Vulnerability Discovery

Anthropic's partners, plus its own teams, have found more than 10,000 high or critical-severity vulnerabilities in essential software. The company's public coordinated disclosure dashboard, updated May 22, lists 1,596 specific disclosures across 281 open-source projects, with 97 patched so far.

One case in numbers: in April 2026, Claude shipped over 800 fixes that reduced a class of API errors by a factor of a thousand. The engineer overseeing it estimated a human would have needed four years.


The Limit That Remains

Anthropic is careful to state what today's data does not show: that Claude can choose what to build. Claude can take an underspecified engineering problem and figure out the method. It can match or beat skilled humans at running a well-defined experiment. What it cannot reliably do yet is exercise research taste — deciding which problems are worth working on, which results to trust, and when an approach is a dead end.

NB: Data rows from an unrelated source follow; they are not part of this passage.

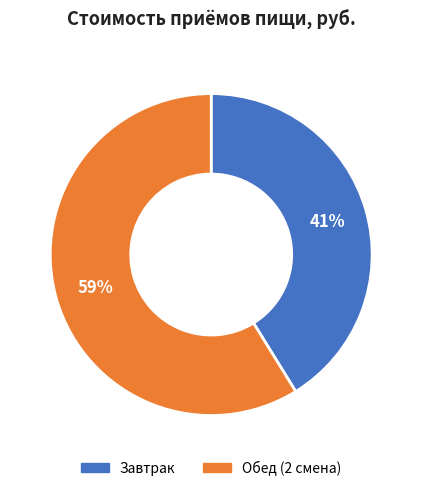

To the nearest percent, what percentage of the pie is Завтрак?

41%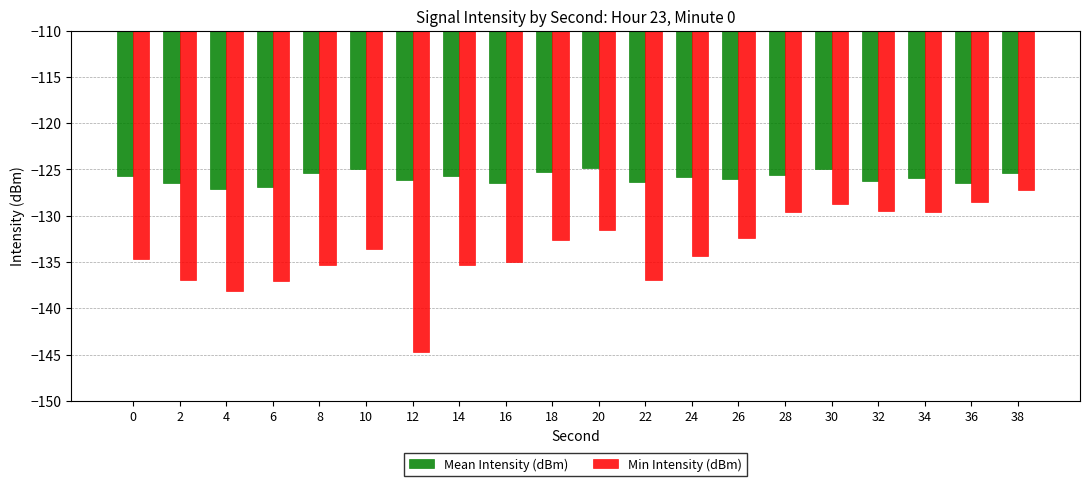

Where is Min Intensity (dBm) nearest to the value -135?

16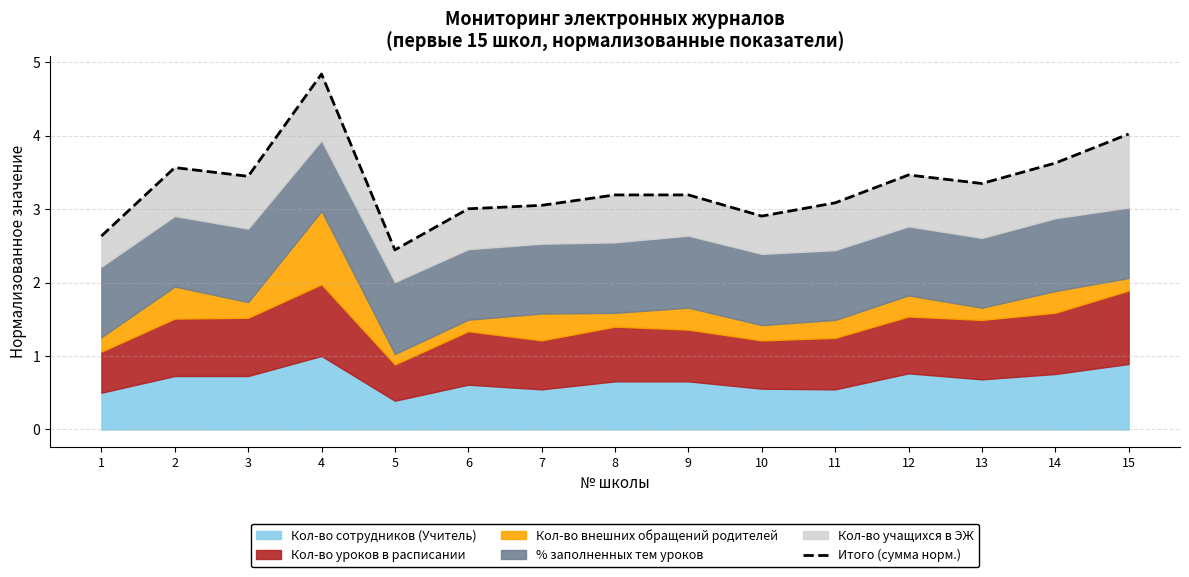

How many lines are shown in the chart?

1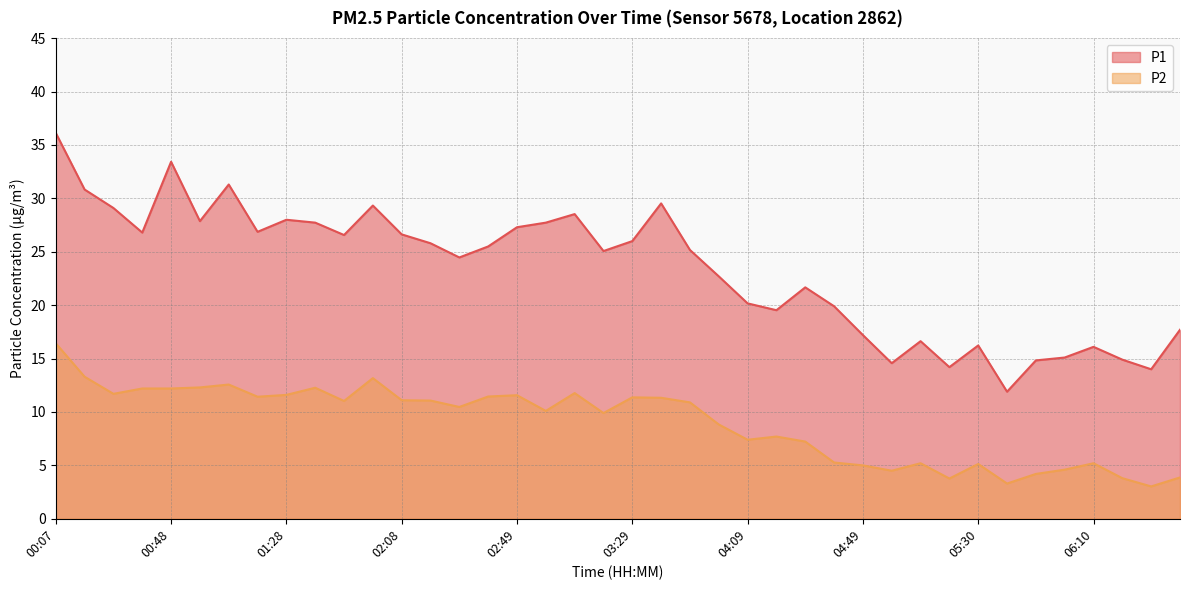

Is it true that P2 equals 18.3 at 01:28?

False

The company describes the current division of labor as: Claude is doing the building. Humans are still doing the directing.

The unsettling part is the line they add next: research taste might just be another capability AI fails at for a while and then learns, the way it eventually learned to explain why a joke is funny. They do not know if that gap closes. They are saying it might, sooner than most institutions are prepared for.


Why Anthropic Would Publish This

Two honest readings, both probably true at once.

Mission. Anthropic was founded on AI safety. Publishing internal evidence that AI is accelerating AI development, alongside a call for the ability to slow down or pause if needed, is consistent with that founding purpose. The piece ends with a proposal: that the world should build the capacity to verify whether frontier labs have actually slowed or paused, so that a coordinated slowdown would not just hand the lead to whoever cheats.

Positioning. "Our model is so capable it is starting to build its successor" is the most powerful enterprise sales and recruiting message a frontier lab could send at this moment. Both things can be true. The data is real, the safety concern is real, and it also happens to be a strong statement of capability at a strategically valuable moment.


What It Means

For engineers: The value moves from writing code to specifying and reviewing it. Anthropic states that once AI and human code quality reach parity, which they expect within a year, humans stop writing code and shift to reviewing it. The new bottleneck becomes how fast humans can review what the AI produces.

For teams and companies: A 100-person company is starting to be able to do the work of a 1,000-person one, because each person sits atop a stack of agents. The competitive question for the next two years is not whether you adopt AI — it is whether you reorganize around it faster than your competitors do.

For the frontier: If the labs that best automate their own research compound fastest, then the lead goes to whoever has the best models and the most compute to run them in a loop — exactly the position Anthropic, OpenAI, and Google are spending hundreds of billions to secure.